Erma Bombeck was always one of my favorite writers. She had a unique way of understanding life. She could make you howl with laughter and the next minute you would be crying. I sat up way too late last night reading the book that was composed after her death. Over 190 of her full length columns are inside this fun-filled book. I decided to share one that grabbed my attention.
No More Oatmeal Kisses-January 29,1969
A young mother writes,"I know you've written before about the empty-nest syndrone,that lonely period after the children are grown and gone. Right now I'm up to my eyeballs in laundry and muddy boots. The baby is teething:the boys are fighting. My husband just called and said to eat without him, and I fell off my diet. Lay it on me again, will you?"

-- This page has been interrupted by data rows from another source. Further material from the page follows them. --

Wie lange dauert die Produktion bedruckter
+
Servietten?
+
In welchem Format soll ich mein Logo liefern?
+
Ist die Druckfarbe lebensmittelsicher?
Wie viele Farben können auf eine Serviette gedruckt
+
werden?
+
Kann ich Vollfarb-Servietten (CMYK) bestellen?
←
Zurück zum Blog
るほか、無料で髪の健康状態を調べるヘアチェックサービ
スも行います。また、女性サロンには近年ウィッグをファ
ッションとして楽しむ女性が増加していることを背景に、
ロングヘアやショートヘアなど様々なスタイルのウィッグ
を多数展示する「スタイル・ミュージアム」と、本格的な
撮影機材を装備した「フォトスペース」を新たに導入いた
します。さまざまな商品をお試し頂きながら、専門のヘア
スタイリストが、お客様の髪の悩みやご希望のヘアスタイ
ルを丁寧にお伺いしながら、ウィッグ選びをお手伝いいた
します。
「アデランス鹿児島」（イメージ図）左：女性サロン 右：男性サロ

OK. One of these days, you'll shout, "Why don't you kids grow up and act your age!" And they will. Or, "You guys get outside and find yourselves something to do...and don't slam the door!" And they won't.

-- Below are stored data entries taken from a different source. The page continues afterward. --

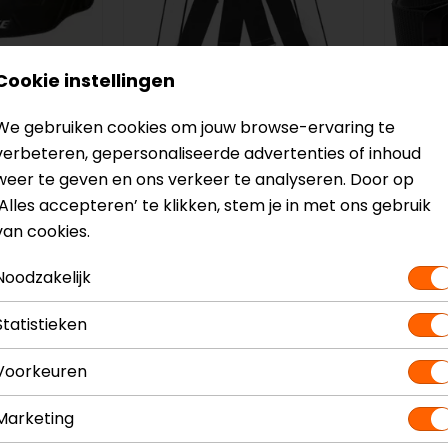
Cookie instellingen
We gebruiken cookies om jouw browse-ervaring te
verbeteren, gepersonaliseerde advertenties of inhoud
Booster
REV'IT
weer te geven en ons verkeer te analyseren. Door op
Bretels
Heron
‘Alles accepteren’ te klikken, stem je in met ons gebruik
17,95
15,95
41,99
van cookies.
Noodzakelijk
op=op
Statistieken
Voorkeuren
Marketing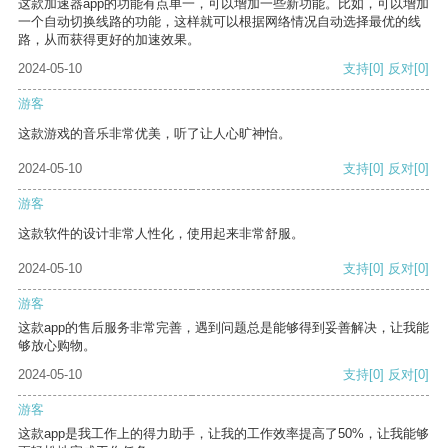
这款加速器app的功能有点单一，可以增加一些新功能。比如，可以增加
一个自动切换线路的功能，这样就可以根据网络情况自动选择最优的线
路，从而获得更好的加速效果。
2024-05-10
支持
[0]
反对
[0]
游客
这款游戏的音乐非常优美，听了让人心旷神怡。
2024-05-10
支持
[0]
反对
[0]
游客
这款软件的设计非常人性化，使用起来非常舒服。
2024-05-10
支持
[0]
反对
[0]
游客
这款app的售后服务非常完善，遇到问题总是能够得到妥善解决，让我能
够放心购物。
2024-05-10
支持
[0]
反对
[0]
游客
这款app是我工作上的得力助手，让我的工作效率提高了50%，让我能够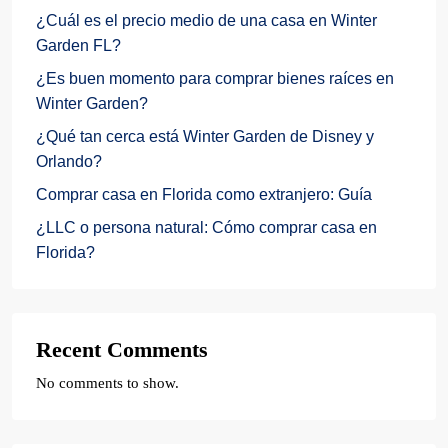
¿Cuál es el precio medio de una casa en Winter
Garden FL?
¿Es buen momento para comprar bienes raíces en
Winter Garden?
¿Qué tan cerca está Winter Garden de Disney y
Orlando?
Comprar casa en Florida como extranjero: Guía
¿LLC o persona natural: Cómo comprar casa en
Florida?
Recent Comments
No comments to show.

You'll staighten up the boys' bedroom neat and tidy: bumper stickers discarded, bedspread tucked and smooth, toys displayed on the shelves. Hangers in the closet. Animals caged. And you'll say our loud, "Now I want it to stay this way." And it will.

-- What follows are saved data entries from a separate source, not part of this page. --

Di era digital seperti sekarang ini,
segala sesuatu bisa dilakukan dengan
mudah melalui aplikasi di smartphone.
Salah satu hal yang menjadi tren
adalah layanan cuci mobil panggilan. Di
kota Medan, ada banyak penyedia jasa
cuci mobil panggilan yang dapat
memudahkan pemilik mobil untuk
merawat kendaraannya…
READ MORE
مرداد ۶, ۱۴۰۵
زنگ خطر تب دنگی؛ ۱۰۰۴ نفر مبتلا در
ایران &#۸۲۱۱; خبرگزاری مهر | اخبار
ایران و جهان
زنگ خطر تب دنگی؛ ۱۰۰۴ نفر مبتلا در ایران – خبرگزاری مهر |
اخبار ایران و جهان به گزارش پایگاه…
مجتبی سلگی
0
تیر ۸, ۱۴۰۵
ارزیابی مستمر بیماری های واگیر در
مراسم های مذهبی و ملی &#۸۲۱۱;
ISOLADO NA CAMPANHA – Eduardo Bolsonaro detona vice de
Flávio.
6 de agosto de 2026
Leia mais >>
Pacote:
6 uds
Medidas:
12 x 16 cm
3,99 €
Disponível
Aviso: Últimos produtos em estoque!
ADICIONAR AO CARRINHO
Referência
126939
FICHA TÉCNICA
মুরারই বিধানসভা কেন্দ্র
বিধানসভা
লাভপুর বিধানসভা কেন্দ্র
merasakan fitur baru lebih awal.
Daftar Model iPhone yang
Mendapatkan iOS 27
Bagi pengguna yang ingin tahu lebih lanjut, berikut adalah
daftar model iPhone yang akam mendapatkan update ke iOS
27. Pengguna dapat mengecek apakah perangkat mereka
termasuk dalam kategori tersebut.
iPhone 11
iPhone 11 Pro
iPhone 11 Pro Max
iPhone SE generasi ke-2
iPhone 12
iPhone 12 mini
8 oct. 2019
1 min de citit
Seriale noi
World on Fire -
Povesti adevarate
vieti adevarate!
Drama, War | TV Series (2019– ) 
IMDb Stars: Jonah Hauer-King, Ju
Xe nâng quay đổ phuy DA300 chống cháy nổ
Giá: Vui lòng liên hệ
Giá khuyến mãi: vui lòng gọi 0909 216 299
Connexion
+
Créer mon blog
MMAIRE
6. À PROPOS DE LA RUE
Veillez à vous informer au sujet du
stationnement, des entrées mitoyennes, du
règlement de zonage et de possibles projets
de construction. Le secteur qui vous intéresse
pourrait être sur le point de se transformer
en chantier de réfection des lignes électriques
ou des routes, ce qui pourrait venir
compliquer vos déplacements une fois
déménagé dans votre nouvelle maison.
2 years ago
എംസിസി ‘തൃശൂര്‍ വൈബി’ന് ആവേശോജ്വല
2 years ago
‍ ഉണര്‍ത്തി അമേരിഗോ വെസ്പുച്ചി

You'll prepare a perfect dinner with a salad that hasn't been picked to death and a cake with no finger traces in the icing, and you'll say, Now, there's a meal for company." And you'll eat it alone.
You'll say, I want complete privacy on the phone. No dancing around. No demolition crews. Silence! Do you hear?" And you'll have it.
No more plastic tablecloths stained with spaghetti. No more bedspreads to protect the sofa from damp bottoms. No more gates to stumble over at the top of the basement steps. No more clothespins in the sofa. No more playpens to arrange a room around.
No more anxious nights under a vaporizer tent. No more sand on the sheets or Popeye movies in the bathroom. No more iron-on patches, rubber bands for ponytails, tight boots or wet knotted shoestrings.
Imagine. A lipstick with a point on it. No baby-sitter for New Year's Eve. Washing only once a week. Seeing a steak that isn't ground. Having your teeth cleaned without a baby on your lap.
No PTA meetings. No car pools. No blaring radios. No one washing her hair at 11 o'clock at night. Having your own roll of Scotch tape.
Think about it. No more Christmas presents out of toothpicks and library paste. No more sloppy oatmeal kisses. No more tooth fairy. No giggles in the dark. No knees to heal, no responsibility.
Only a voice crying, "Why don't you grow up?" and the silence echoing,"I did."